La Journée du 1er mai symbolise la lutte du peuple pour accomplir un idéal de liberté et de justice pour tous et toutes. Aussi, m’apparaît-il opportun de réfléchir sur la portée de nos gestes pour tenter de faire évoluer ce monde qui semble aller plus vite que nos propres actions, et ce, dans le but d’en faire une société où le bonheur global devrait idéalement régner.

Selon moi, l’essentiel pour en arriver à une société plus juste et équitable, est de se poser la question : Que puis-je faire pour viser et faire avancer le bonheur et le bien-être global ?

Un ou des modèles ? ? ?

L’idéal du bien commun est la base des relations sociales qui permet la vie de groupe de façon cohérente et positive. Les être humains n’ayant pas atteint ce degré de perfection, se cherchent et définissent mal leur propre rôle.

L’humanité possède à son actif nombre de théories qui ont été des étapes dans l’évolution de l’idéal collectif.
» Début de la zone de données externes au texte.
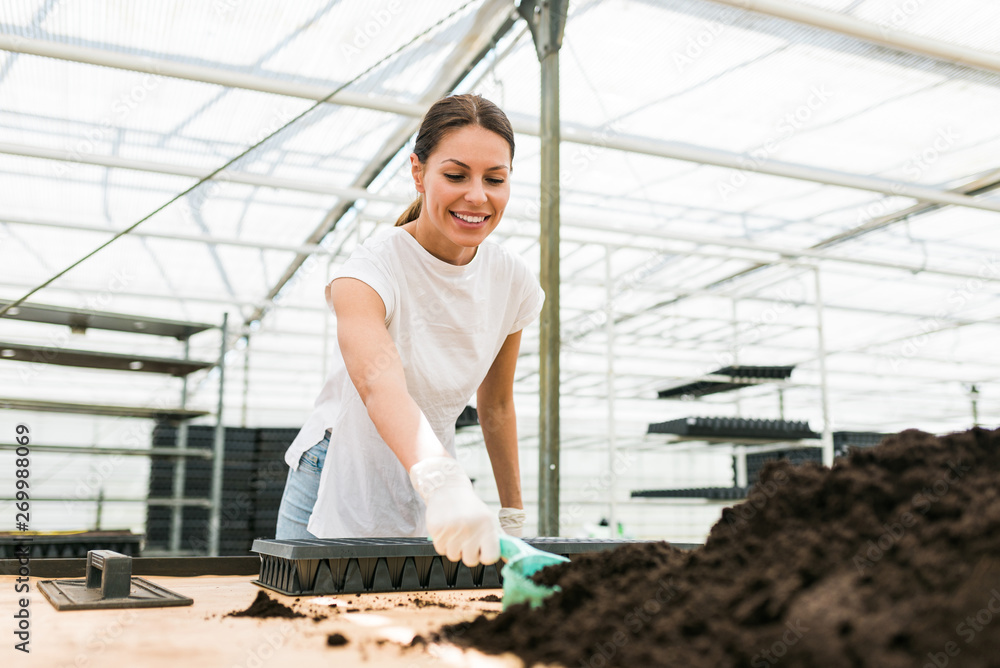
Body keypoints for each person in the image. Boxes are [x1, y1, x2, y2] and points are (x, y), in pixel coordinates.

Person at [275, 94, 543, 568]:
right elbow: (379, 385)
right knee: (308, 622)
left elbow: (496, 404)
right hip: (338, 470)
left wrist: (513, 514)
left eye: (495, 179)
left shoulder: (512, 280)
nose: (477, 196)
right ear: (418, 173)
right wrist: (444, 481)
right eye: (456, 176)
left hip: (430, 474)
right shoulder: (370, 269)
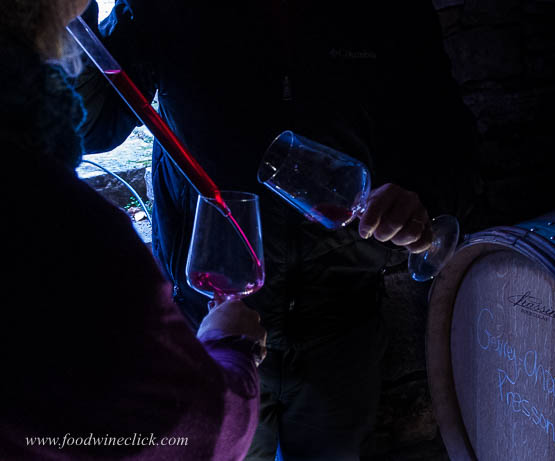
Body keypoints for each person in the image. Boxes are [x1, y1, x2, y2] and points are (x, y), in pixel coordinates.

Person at [76, 1, 479, 459]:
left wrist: (425, 199)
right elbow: (93, 124)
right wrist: (69, 15)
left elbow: (451, 141)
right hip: (214, 320)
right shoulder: (164, 7)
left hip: (342, 325)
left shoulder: (388, 11)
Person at [0, 1, 265, 459]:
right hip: (215, 314)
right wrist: (229, 350)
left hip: (323, 303)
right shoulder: (46, 211)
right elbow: (186, 427)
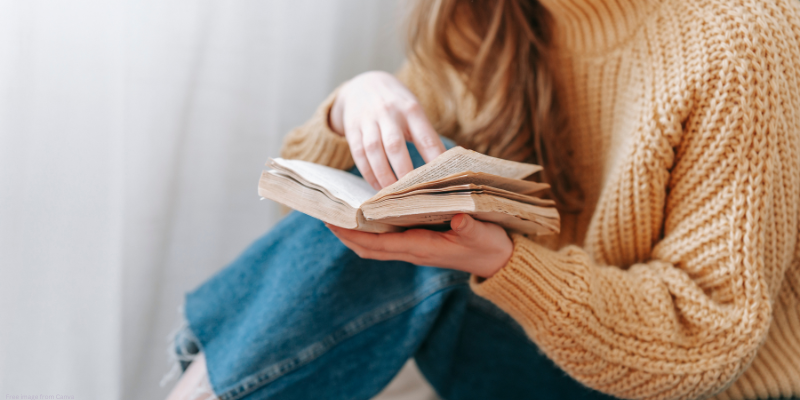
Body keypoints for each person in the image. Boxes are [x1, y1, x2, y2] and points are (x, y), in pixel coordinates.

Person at [165, 0, 800, 399]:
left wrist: (505, 265)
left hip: (685, 384)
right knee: (405, 195)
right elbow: (314, 241)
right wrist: (352, 107)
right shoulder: (493, 18)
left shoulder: (740, 34)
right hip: (539, 358)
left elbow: (705, 343)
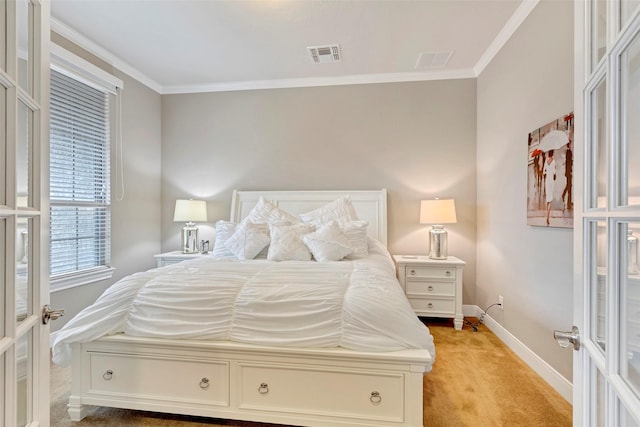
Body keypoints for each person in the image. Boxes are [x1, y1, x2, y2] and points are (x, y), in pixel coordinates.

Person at [543, 150, 556, 225]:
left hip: (547, 180)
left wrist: (546, 171)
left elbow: (544, 171)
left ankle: (547, 215)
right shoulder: (553, 160)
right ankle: (548, 216)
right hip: (551, 180)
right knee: (550, 199)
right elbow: (554, 171)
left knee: (548, 198)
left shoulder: (546, 160)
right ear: (553, 153)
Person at [562, 141, 573, 210]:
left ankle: (564, 195)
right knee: (569, 186)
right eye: (571, 144)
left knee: (569, 185)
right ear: (569, 145)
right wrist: (570, 171)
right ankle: (569, 202)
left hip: (568, 172)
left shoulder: (568, 152)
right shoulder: (569, 152)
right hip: (569, 172)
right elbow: (568, 163)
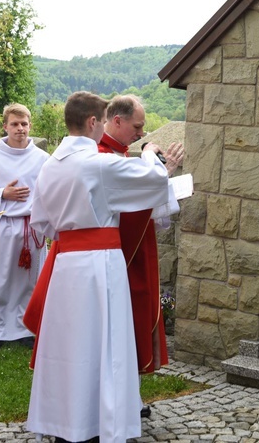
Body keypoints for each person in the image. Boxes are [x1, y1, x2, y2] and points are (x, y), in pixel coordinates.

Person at [23, 91, 170, 442]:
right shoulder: (96, 164)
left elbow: (41, 223)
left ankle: (64, 421)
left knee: (67, 346)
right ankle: (96, 424)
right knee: (104, 343)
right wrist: (150, 154)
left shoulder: (49, 166)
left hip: (65, 266)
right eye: (103, 121)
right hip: (99, 264)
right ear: (93, 122)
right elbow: (154, 181)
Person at [99, 95, 184, 416]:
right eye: (137, 127)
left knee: (132, 321)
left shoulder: (120, 154)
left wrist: (160, 174)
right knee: (123, 323)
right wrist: (156, 170)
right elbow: (120, 211)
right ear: (116, 121)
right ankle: (119, 401)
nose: (141, 134)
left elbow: (142, 204)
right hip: (119, 256)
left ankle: (128, 397)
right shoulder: (102, 156)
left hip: (136, 250)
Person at [0, 103, 49, 350]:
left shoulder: (42, 158)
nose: (20, 129)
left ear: (30, 125)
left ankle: (25, 328)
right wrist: (2, 193)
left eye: (24, 124)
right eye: (15, 124)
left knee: (29, 282)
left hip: (32, 228)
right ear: (5, 126)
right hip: (4, 225)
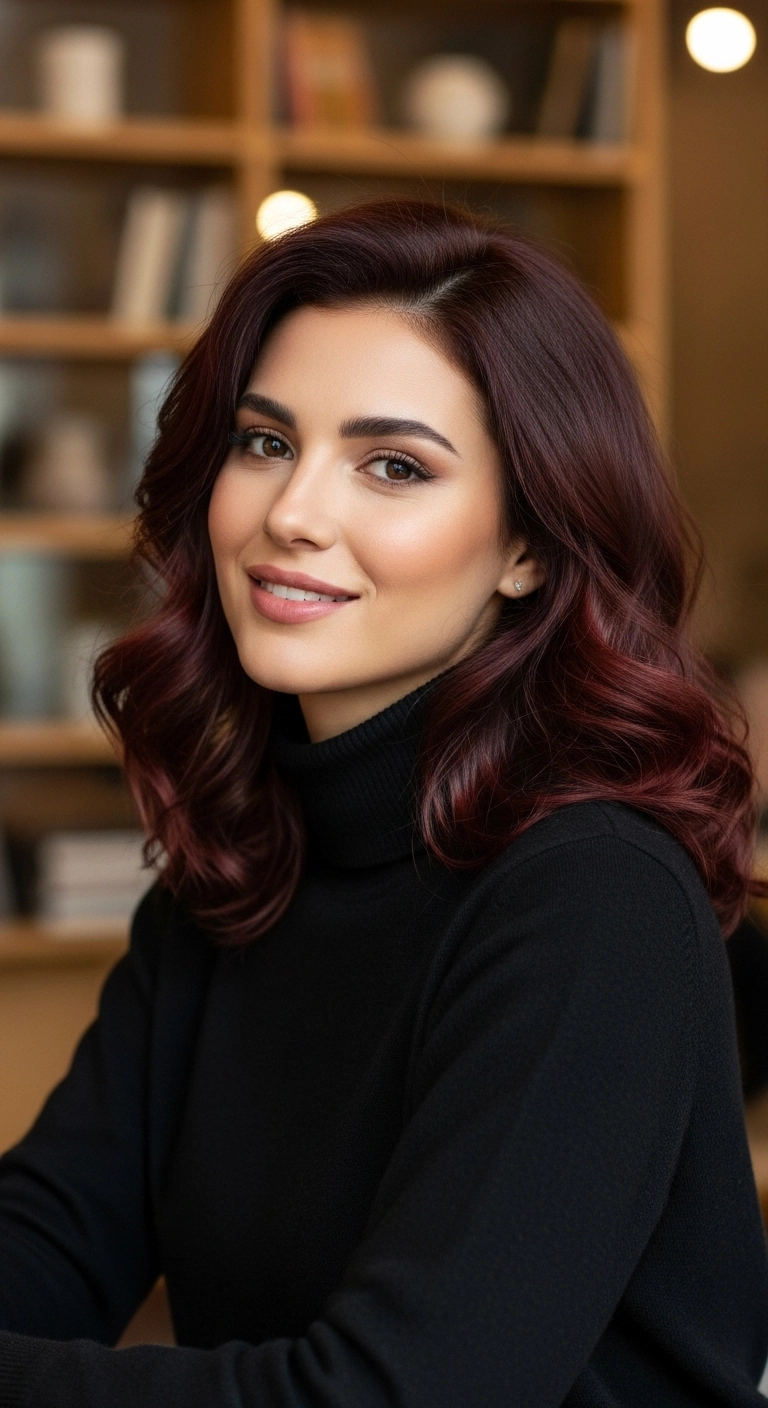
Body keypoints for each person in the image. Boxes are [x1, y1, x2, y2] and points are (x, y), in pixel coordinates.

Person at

Ainsi, les per­sonnes militantes, intellectuel­les et autres acteurs de la vie politique s’en inspirent pour créer un modèle commun à chaque société. Malheureu­sement, la majorité d’entre eux oublient de faire appel à leur raison et finissent par croire que ces vieilles théories s’ap­pliquent aussi bien à l’époque où elles ont été conçues qu’aux réalités présentes et à venir. Eugène Ionesco (dramaturge français) affirmait que : « Vou­loir être de son temps, c’est déjà être dépassé. »

Trop d’entre eux gouvernent les différents paliers de gouver­nement comme des marionnet­tes et gérants de comptes qui passent leur temps à faire une gestion quotidienne d’illusion monétaire et, à l’aide de som­nifères appelés médias, nous maintiennent dans un état de platitude sociale stationnaire.
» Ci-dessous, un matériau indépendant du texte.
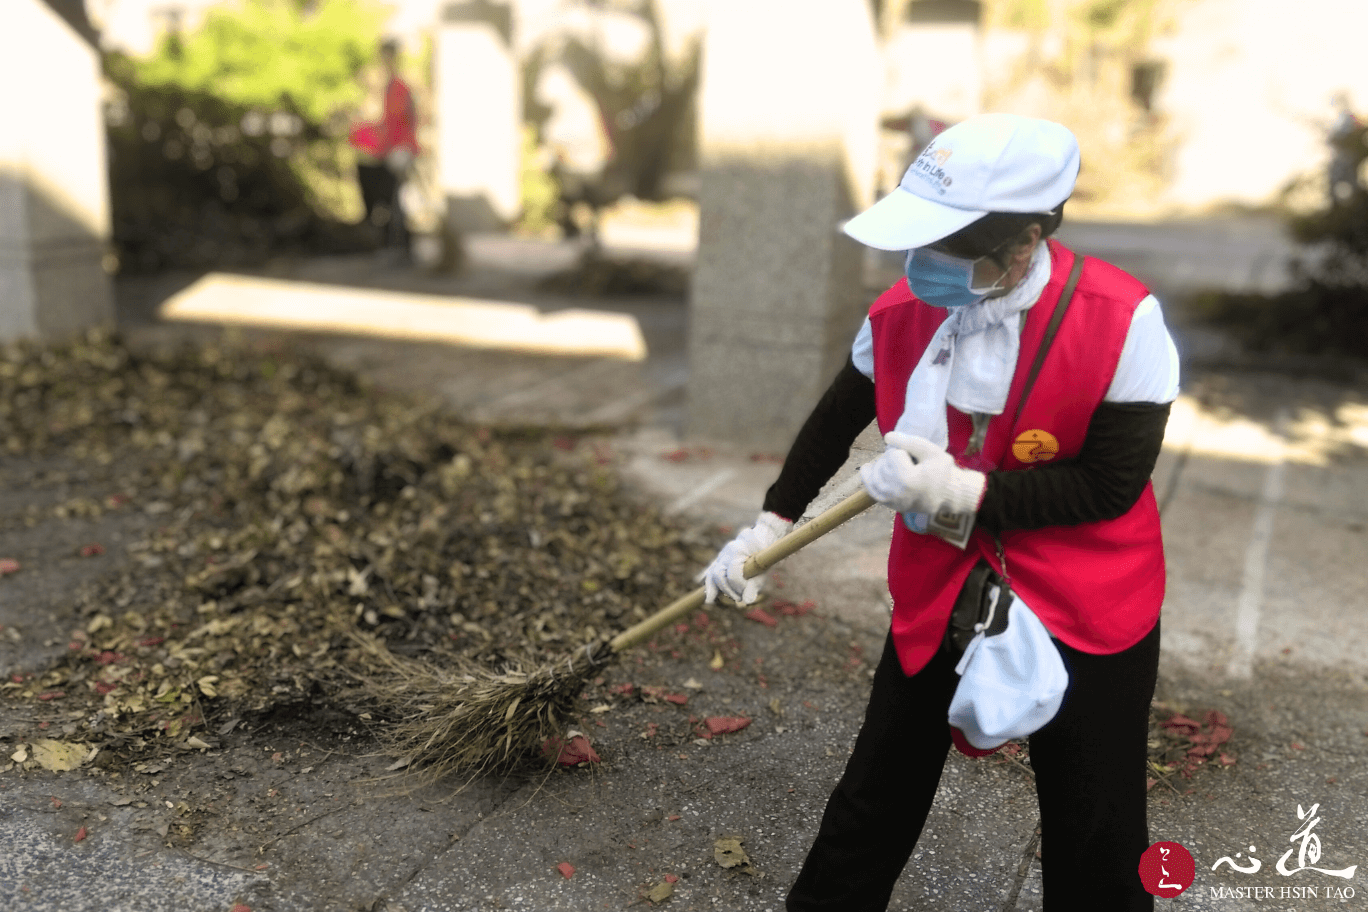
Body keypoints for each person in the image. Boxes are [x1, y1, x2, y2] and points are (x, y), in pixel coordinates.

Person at [700, 113, 1180, 911]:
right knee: (874, 795)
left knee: (1095, 823)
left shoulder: (1124, 322)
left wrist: (962, 493)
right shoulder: (901, 309)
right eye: (914, 243)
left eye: (942, 246)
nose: (919, 266)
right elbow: (832, 424)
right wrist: (767, 528)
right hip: (943, 582)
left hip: (1091, 595)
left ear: (1025, 241)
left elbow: (1109, 488)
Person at [349, 39, 420, 256]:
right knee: (371, 181)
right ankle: (383, 238)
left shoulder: (401, 87)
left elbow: (407, 121)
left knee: (396, 196)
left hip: (400, 149)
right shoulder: (379, 87)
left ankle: (400, 244)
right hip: (382, 150)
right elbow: (373, 123)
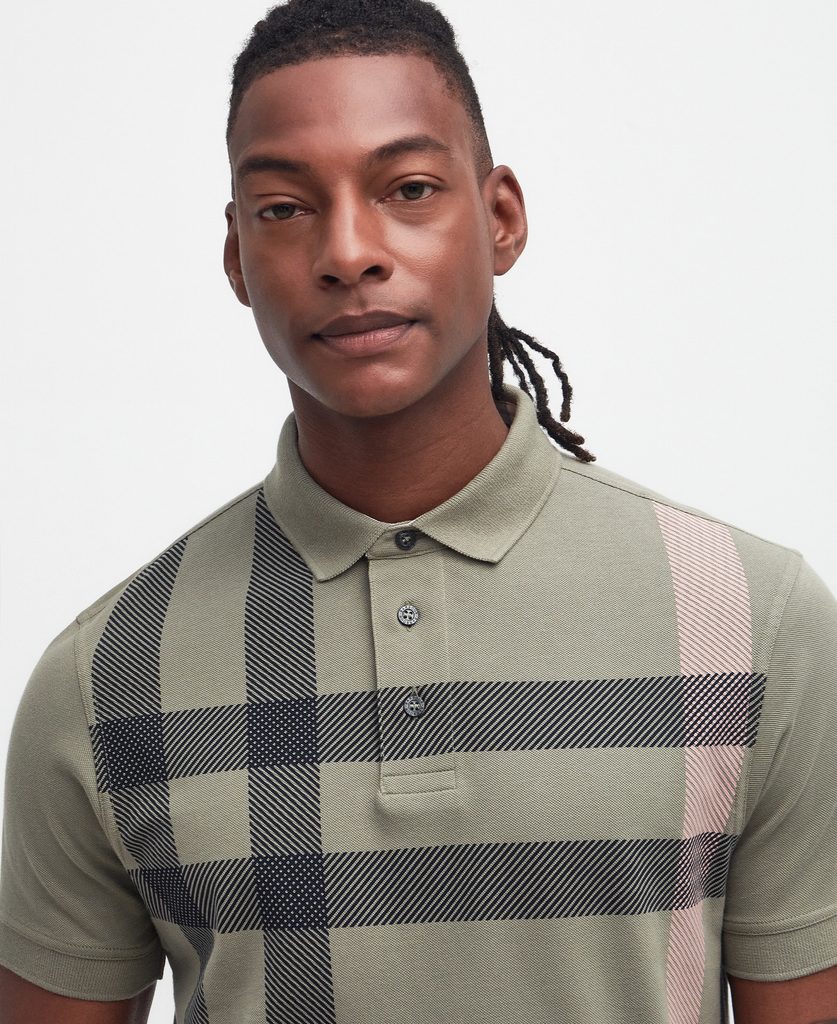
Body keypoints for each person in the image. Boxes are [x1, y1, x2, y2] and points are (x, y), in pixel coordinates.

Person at [1, 0, 836, 1021]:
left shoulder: (753, 617)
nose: (349, 251)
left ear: (502, 217)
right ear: (235, 258)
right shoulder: (102, 677)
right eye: (283, 207)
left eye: (407, 189)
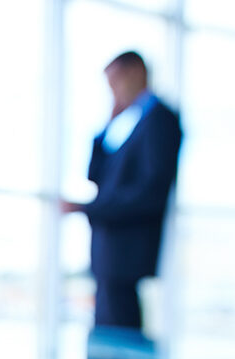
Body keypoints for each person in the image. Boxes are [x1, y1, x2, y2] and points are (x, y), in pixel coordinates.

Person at [59, 50, 182, 333]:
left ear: (136, 73)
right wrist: (107, 124)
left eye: (114, 82)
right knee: (108, 327)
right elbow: (95, 176)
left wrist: (86, 208)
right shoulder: (135, 122)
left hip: (127, 251)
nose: (112, 91)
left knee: (119, 333)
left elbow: (150, 192)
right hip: (112, 252)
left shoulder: (160, 120)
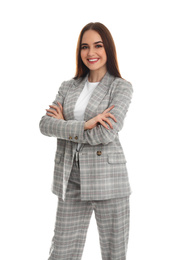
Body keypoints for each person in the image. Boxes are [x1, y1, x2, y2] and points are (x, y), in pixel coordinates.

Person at [39, 22, 133, 260]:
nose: (91, 53)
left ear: (108, 49)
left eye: (98, 46)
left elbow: (106, 133)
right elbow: (45, 125)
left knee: (114, 253)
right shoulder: (68, 86)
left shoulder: (121, 87)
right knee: (61, 252)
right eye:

Il en est de même pour les militants de « gauche » qui gérant leurs syndicats de boutique, s’amusent à téter la poche du boss en mangeant un « bon steak » en sa compagnie. Nous ne pouvons non plus oublier les « anciens » acteurs sociaux (toute idéologie confondue) qui ont certes apporté leur con­tribution à leur époque respec­tive, mais qui, aujourd’hui, restent bien en selle pour gar­der leur conscience tranquille avant de quitter ce monde.
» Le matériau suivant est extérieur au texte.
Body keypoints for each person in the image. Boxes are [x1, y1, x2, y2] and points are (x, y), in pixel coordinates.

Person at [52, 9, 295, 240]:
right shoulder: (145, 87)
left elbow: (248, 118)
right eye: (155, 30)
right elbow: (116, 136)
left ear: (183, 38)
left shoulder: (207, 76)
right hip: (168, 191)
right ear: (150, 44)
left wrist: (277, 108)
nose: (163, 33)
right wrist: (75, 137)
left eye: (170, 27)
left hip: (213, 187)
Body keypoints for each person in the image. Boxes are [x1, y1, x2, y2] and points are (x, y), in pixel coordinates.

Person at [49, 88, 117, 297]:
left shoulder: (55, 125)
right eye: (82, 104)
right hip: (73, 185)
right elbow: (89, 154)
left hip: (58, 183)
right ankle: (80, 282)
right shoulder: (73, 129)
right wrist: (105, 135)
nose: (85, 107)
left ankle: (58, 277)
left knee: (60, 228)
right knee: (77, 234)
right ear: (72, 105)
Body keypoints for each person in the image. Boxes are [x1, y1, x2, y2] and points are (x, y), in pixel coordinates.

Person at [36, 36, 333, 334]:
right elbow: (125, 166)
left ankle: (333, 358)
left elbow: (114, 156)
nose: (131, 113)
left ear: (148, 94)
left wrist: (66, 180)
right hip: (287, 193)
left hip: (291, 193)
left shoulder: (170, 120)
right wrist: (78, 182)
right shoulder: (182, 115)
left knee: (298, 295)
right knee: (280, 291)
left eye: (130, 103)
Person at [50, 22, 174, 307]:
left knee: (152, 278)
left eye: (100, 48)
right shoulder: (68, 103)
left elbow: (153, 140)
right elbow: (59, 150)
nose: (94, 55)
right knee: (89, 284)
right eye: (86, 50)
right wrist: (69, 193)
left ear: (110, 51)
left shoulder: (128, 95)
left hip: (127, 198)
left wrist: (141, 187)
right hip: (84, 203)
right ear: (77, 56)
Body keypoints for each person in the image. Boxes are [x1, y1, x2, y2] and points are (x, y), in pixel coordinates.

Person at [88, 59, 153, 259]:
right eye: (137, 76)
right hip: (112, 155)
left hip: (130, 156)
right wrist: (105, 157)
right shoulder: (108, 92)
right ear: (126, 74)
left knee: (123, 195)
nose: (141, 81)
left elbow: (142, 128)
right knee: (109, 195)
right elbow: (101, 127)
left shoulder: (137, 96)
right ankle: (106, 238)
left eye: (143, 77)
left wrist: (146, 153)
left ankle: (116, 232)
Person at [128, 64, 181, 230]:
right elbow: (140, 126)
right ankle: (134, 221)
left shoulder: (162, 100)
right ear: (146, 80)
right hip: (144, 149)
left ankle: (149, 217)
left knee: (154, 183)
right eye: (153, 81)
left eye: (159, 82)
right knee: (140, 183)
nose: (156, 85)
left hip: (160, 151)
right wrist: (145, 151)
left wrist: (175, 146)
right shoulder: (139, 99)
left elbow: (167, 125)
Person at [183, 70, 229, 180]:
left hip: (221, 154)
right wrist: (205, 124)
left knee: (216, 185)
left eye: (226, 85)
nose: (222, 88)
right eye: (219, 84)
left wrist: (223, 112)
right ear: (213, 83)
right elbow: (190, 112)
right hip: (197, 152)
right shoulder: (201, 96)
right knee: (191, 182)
Pendant ce temps, à Washing­ton et ailleurs, des conseillers en communication-marketing et des politico-comédiens en­couragés par les hauts diri­geants boursiers recréent à chaque jour notre avenir et se réjouissent de voir leurs oppo­sants protester de façon réac­tionnaire et parfois violente, justifiant ainsi l’oppression qu’ils exercent à leur égard de façon « subtile ».C’est en pre­nant part socialement aux ac­tions et réflexions plurielles que notre vie sera à la hauteur de nos espérances.